SOURCE MATERIAL START

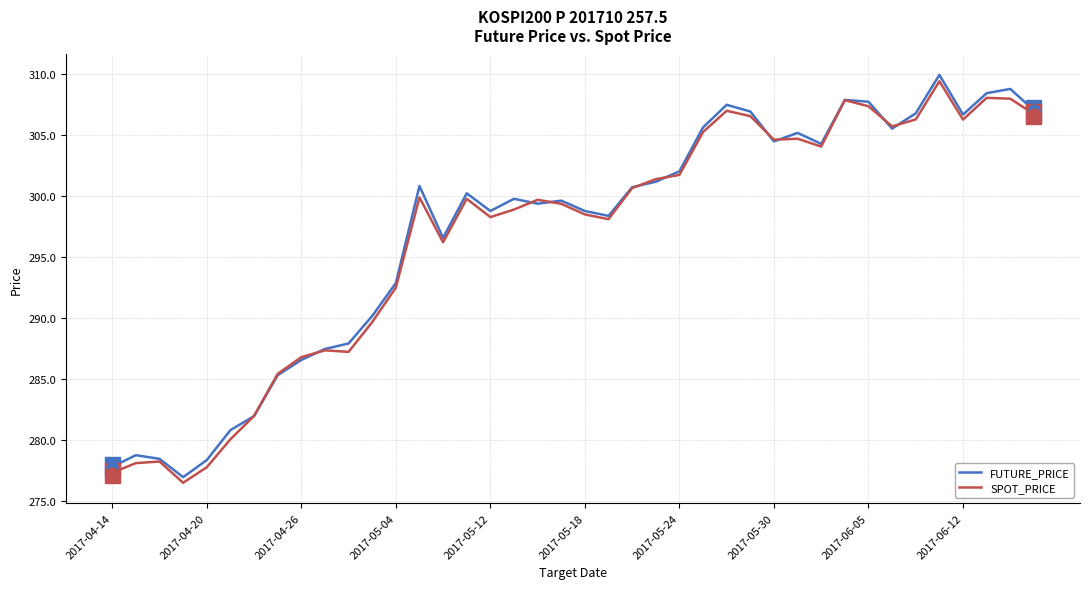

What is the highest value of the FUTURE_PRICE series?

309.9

SOURCE MATERIAL END
SOURCE MATERIAL START

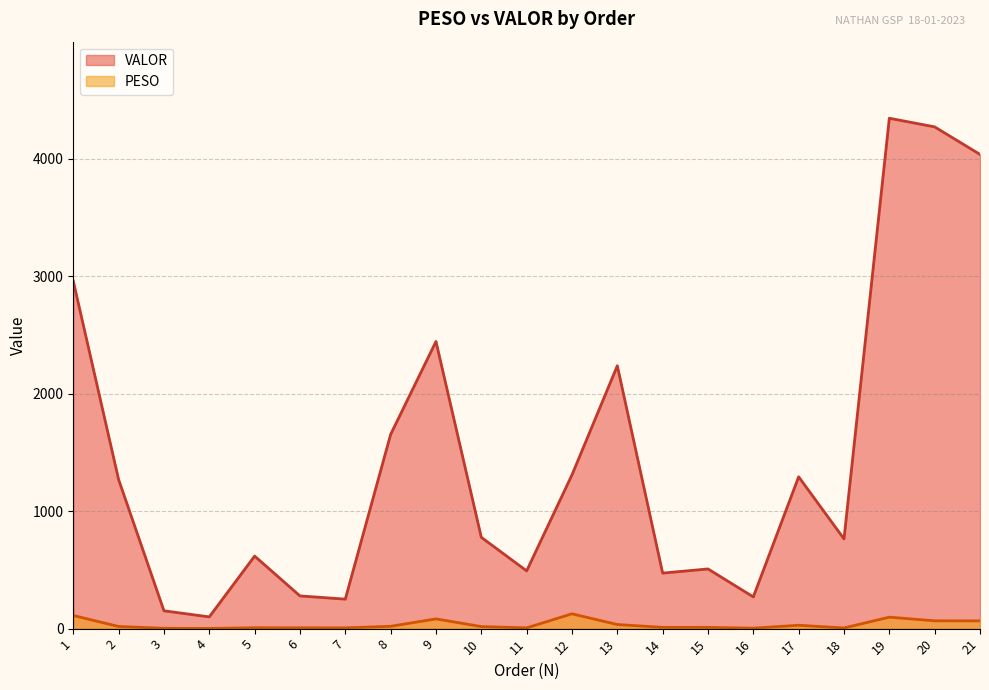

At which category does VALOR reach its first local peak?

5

SOURCE MATERIAL END
SOURCE MATERIAL START

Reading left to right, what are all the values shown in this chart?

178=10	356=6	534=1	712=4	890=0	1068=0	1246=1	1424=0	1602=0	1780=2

SOURCE MATERIAL END

#### INSTRUCTIONS TO FOLLOW
Count the lines in the data above that contain the string "VALOR", matching case exactly, and reply with the number alone.

#### ANSWER SECTION
1